[Saved data entries]
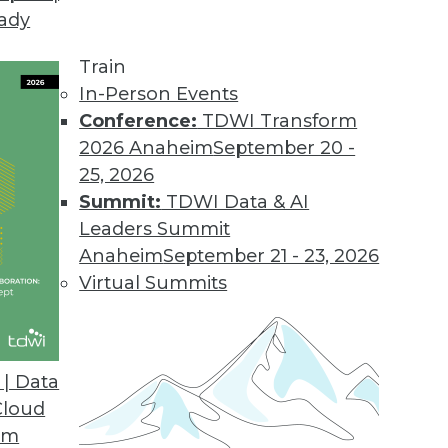
eady
eal the IT-Business Rift
iness and IT can be solved with solutions that 
Train
In-Person Events
Conference:
TDWI Transform
2026 Anaheim
September 20 -
25, 2026
Summit:
TDWI Data & AI
Leaders Summit
r
Anaheim
September 21 - 23, 2026
lytics by understanding its value and by starting 
Virtual Summits
| Data
Cloud
s-IT Partnership
om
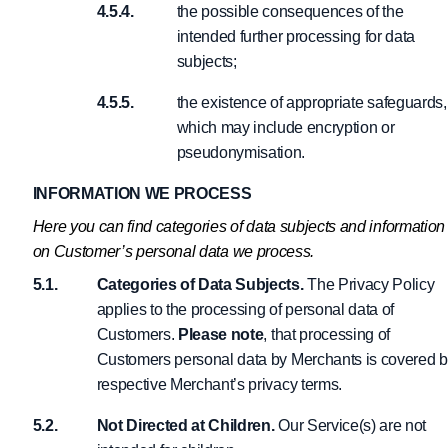
the possible consequences of the
intended further processing for data
subjects;
the existence of appropriate safeguards,
which may include encryption or
pseudonymisation.
INFORMATION WE PROCESS
Here you can find categories of data subjects and information
on Customer’s personal data we process.
Categories of Data Subjects.
The Privacy Policy
applies to the processing of personal data of
Customers.
Please note
, that processing of
Customers personal data by Merchants is covered 
respective Merchant’s privacy terms.
Not Directed at Children.
Our Service(s) are not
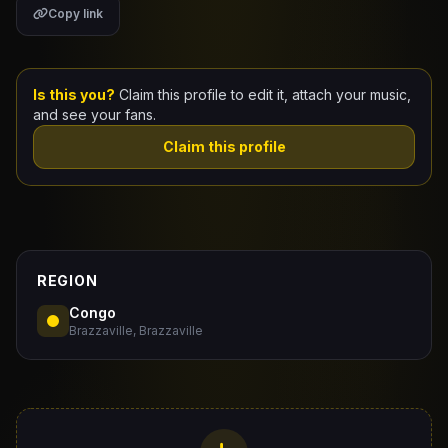
Copy link
Claim Your Profile
Docs
Is this you?
Claim this profile to edit it, attach your music,
and see your fans.
ID
Claim this profile
Login
REGION
Congo
Brazzaville, Brazzaville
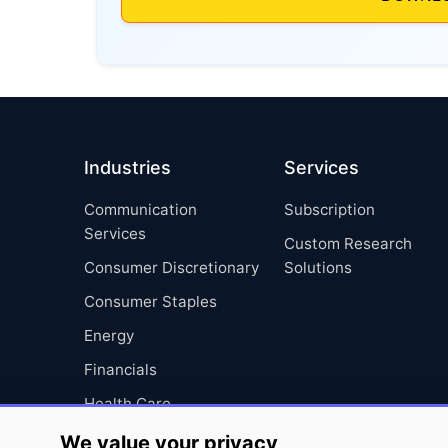
Industries
Services
Communication
Subscription
Services
Custom Research
Consumer Discretionary
Solutions
Consumer Staples
Energy
Financials
Health Care
Industrials
We value your privacy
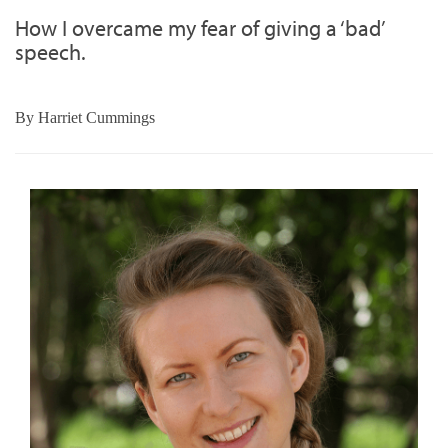
How I overcame my fear of giving a ‘bad’
speech.
By
Harriet Cummings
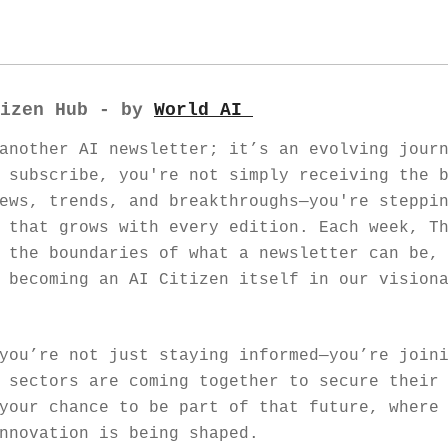
izen Hub - by 
World AI 
another AI newsletter; it’s an evolving journ
 subscribe, you're not simply receiving the b
ews, trends, and breakthroughs—you're steppin
 that grows with every edition. Each week, Th
 the boundaries of what a newsletter can be, 
 becoming an AI Citizen itself in our visiona
you’re not just staying informed—you’re joini
 sectors are coming together to secure their 
your chance to be part of that future, where 
nnovation is being shaped.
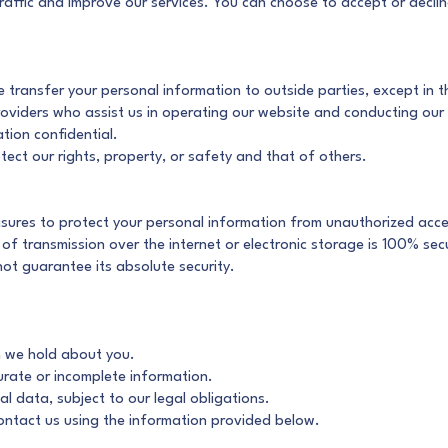
raffic and improve our services. You can choose to accept or decli
e transfer your personal information to outside parties, except in 
providers who assist us in operating our website and conducting our
tion confidential.
tect our rights, property, or safety and that of others.
ures to protect your personal information from unauthorized access
f transmission over the internet or electronic storage is 100% secu
ot guarantee its absolute security.
n we hold about you.
urate or incomplete information.
l data, subject to our legal obligations.
contact us using the information provided below.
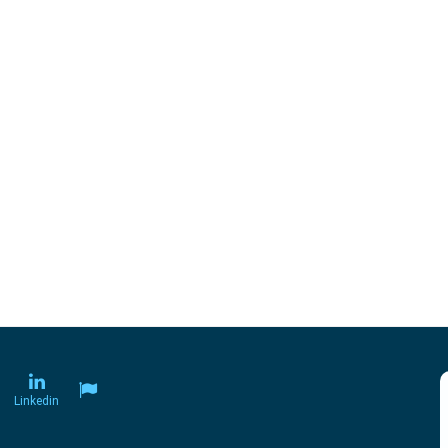
Linkedin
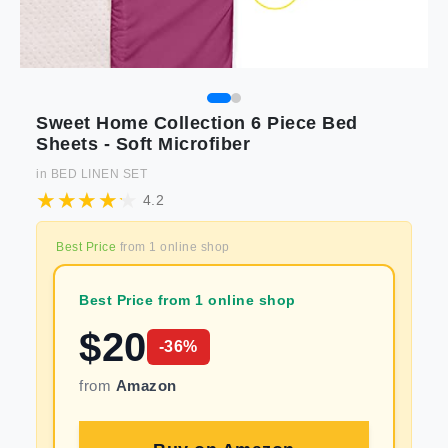
Sweet Home Collection 6 Piece Bed
Sheets - Soft Microfiber
in
BED LINEN SET
4.2
Best Price
from
1
online shop
Best Price from 1 online shop
$
20
-
36
%
from
Amazon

* EXERCISE INSTRUCTIONS: Swap each "Anaheim" in these lines for "Denver", leave everything else untouched, and leave out the pictures.

* SOLUTION FOR THIS PROBLEM:
eady
eal the IT-Business Rift
iness and IT can be solved with solutions that 
Train
In-Person Events
Conference:
TDWI Transform
2026 Denver
September 20 -
25, 2026
Summit:
TDWI Data & AI
Leaders Summit
r
Denver
September 21 - 23, 2026
lytics by understanding its value and by starting 
Virtual Summits
| Data
Cloud
s-IT Partnership
om
the possible consequences of the
intended further processing for data
subjects;
the existence of appropriate safeguards,
which may include encryption or
pseudonymisation.
INFORMATION WE PROCESS
Here you can find categories of data subjects and information
on Customer’s personal data we process.
Categories of Data Subjects.
The Privacy Policy
applies to the processing of personal data of
Customers.
Please note
, that processing of
Customers personal data by Merchants is covered 
respective Merchant’s privacy terms.
Not Directed at Children.
Our Service(s) are not
Copy link
Claim Your Profile
Docs
Is this you?
Claim this profile to edit it, attach your music,
and see your fans.
ID
Claim this profile
Login
REGION
Congo
Brazzaville, Brazzaville
Industries
Services
Communication
Subscription
Services
Custom Research
Consumer Discretionary
Solutions
Consumer Staples
Energy
Financials
Health Care
Industrials
We value your privacy
How I overcame my fear of giving a ‘bad’
speech.
By
Harriet Cummings
izen Hub - by 
World AI 
another AI newsletter; it’s an evolving journ
 subscribe, you're not simply receiving the b
ews, trends, and breakthroughs—you're steppin
 that grows with every edition. Each week, Th
 the boundaries of what a newsletter can be, 
 becoming an AI Citizen itself in our visiona
you’re not just staying informed—you’re joini
 sectors are coming together to secure their 
your chance to be part of that future, where 
nnovation is being shaped.
raffic and improve our services. You can choose to accept or decli
e transfer your personal information to outside parties, except in 
providers who assist us in operating our website and conducting our
tion confidential.
tect our rights, property, or safety and that of others.
ures to protect your personal information from unauthorized access
f transmission over the internet or electronic storage is 100% secu
ot guarantee its absolute security.
n we hold about you.
urate or incomplete information.
l data, subject to our legal obligations.
contact us using the information provided below.
Linkedin
Sweet Home Collection 6 Piece Bed
Sheets - Soft Microfiber
in
BED LINEN SET
4.2
Best Price
from
1
online shop
Best Price from 1 online shop
$
20
-
36
%
from
Amazon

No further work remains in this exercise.